Trying to further depress the price of medicines in Canada through a national buying program would make those drugs even more attractive to US buyers, making shortages worse than they already are.
On top of increasing chronic shortages, pharmacare could significantly limit patient access to new and innovative medicines. Canada lags in terms of drug availability when compared to other countries. Countries such as Germany, Japan and the United States all introduce, and reimburse for, innovative drugs much quicker than in Canada.
Here, it takes more than 450 days for a new drug to be reimbursable, while that number is only 180 days in the United States. In Germany and Japan, it’s around 100 days for a new drug to be reimbursable. Pharmacare would make this lag worse because drug manufacturers would put Canada at the back of the line in terms of drug roll outs.
Medicines will be made available in the US and elsewhere where profits can recover R&D costs, before launching these medicines in Canada, where margins would be thin. Plus, drug manufacturers won’t negotiate with a Canadian pharmacare plan if low priced drugs from Canada are then ending up in the US. If that trend continues drug manufacturers will just withhold from Canada for a prolonged period of time to ensure that drugs meant for Canada aren’t undercutting their sales in the US.
Supporters of pharmacare might argue that these fears are overblown, but we have already seen in real time that they aren’t. When the federal Liberals proposed, and later enacted, price control rules via the Patented Medicines Prices Review Board (PMPRB) producers responded by pulling drugs out of the Canadian market.
The immunotherapy breast cancer treatment Tecentriq was pulled from review as a direct consequence of those changes. In fact, it is reported that seven drug launches were delayed in response to PMPRB changes. It is more than likely that pharmacare, which is a much larger intervention than PMPRB, will significantly increase that trend of delayed drug launches, which is a huge disservice to Canadian patients.

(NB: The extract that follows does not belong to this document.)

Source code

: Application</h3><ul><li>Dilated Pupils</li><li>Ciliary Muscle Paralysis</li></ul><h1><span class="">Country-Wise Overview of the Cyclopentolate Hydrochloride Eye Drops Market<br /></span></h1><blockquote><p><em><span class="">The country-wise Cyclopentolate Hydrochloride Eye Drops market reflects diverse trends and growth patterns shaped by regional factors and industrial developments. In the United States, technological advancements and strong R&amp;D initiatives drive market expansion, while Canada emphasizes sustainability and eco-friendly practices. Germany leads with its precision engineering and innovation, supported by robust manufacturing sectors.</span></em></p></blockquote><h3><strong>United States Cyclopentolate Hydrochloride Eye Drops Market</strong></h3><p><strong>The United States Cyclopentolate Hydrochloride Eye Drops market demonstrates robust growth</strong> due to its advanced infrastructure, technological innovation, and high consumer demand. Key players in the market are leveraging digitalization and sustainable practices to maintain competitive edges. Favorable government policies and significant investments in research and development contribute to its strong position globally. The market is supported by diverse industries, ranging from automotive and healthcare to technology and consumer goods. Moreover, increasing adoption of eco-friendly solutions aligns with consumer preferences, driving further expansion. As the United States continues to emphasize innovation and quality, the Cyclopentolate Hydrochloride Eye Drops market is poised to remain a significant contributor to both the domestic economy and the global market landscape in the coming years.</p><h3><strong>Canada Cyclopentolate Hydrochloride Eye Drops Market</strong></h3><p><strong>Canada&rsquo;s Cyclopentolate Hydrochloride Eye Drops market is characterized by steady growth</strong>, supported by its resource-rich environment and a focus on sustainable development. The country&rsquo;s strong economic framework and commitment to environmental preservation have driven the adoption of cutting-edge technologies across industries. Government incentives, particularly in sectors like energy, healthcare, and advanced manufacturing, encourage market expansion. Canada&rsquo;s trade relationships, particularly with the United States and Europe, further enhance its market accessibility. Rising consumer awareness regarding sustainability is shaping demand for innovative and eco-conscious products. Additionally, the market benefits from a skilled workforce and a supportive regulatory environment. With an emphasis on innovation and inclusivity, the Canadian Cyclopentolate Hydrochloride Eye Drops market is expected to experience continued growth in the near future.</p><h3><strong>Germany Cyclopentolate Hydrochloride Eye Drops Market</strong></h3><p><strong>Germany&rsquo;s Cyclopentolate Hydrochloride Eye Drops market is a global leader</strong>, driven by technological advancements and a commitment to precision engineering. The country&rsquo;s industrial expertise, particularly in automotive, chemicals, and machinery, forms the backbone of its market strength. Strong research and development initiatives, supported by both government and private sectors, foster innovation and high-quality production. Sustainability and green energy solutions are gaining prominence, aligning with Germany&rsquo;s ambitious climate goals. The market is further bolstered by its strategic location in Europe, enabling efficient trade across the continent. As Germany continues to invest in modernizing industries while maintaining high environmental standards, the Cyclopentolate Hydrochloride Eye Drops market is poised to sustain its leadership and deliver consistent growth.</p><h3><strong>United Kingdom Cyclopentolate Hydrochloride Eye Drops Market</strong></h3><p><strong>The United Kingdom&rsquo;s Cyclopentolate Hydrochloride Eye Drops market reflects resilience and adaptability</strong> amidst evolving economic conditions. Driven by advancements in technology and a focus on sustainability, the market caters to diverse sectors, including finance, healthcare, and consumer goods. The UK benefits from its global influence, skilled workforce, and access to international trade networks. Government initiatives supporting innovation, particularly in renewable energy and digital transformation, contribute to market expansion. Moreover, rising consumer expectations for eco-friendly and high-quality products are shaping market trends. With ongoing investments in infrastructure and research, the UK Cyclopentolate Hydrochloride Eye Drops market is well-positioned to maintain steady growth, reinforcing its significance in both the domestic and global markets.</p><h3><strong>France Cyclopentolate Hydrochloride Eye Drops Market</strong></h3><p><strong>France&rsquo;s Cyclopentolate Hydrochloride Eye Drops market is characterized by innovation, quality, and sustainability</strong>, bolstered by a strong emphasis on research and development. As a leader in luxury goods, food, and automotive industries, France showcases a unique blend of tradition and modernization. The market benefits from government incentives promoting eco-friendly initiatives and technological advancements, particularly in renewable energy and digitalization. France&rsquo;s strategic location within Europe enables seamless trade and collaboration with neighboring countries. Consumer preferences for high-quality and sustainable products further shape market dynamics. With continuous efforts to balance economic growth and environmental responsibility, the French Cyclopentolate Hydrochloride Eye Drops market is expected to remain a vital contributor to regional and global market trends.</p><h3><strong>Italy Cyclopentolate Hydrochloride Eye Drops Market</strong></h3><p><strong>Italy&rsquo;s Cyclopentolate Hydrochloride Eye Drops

So what’s the answer? Rather than intervening into provincial territory, the federal government should instead focus on areas of improvement that fall under its jurisdiction.
The federal government could create an auto-recognition program for new drugs that are approved by regulators in other OECD countries. If a drug is available and approved in another OECD country, it should automatically be approved by Health Canada, rather than having to jump through another approval process for the same medicine.
Think of this as a drug approval “passport”. This would help ensure access for Canadians, while reducing operating costs for bringing medicines to Canada, which could help lower prices for patients.
As we’re seeing with COVID tests that are taking too long in Canada even though they’re accepted in Europe and the US, Canada’s health authorities need to up their game in the drug approval process as well.
So let’s allow the Liberals and the NDP prattle away about a national pharmacare program that has about as much chance of arriving on Canadian soil as a unicorn does.
Let’s instead get going on a drug approval “passport” that gives Canadians quicker access the medicines we need right now.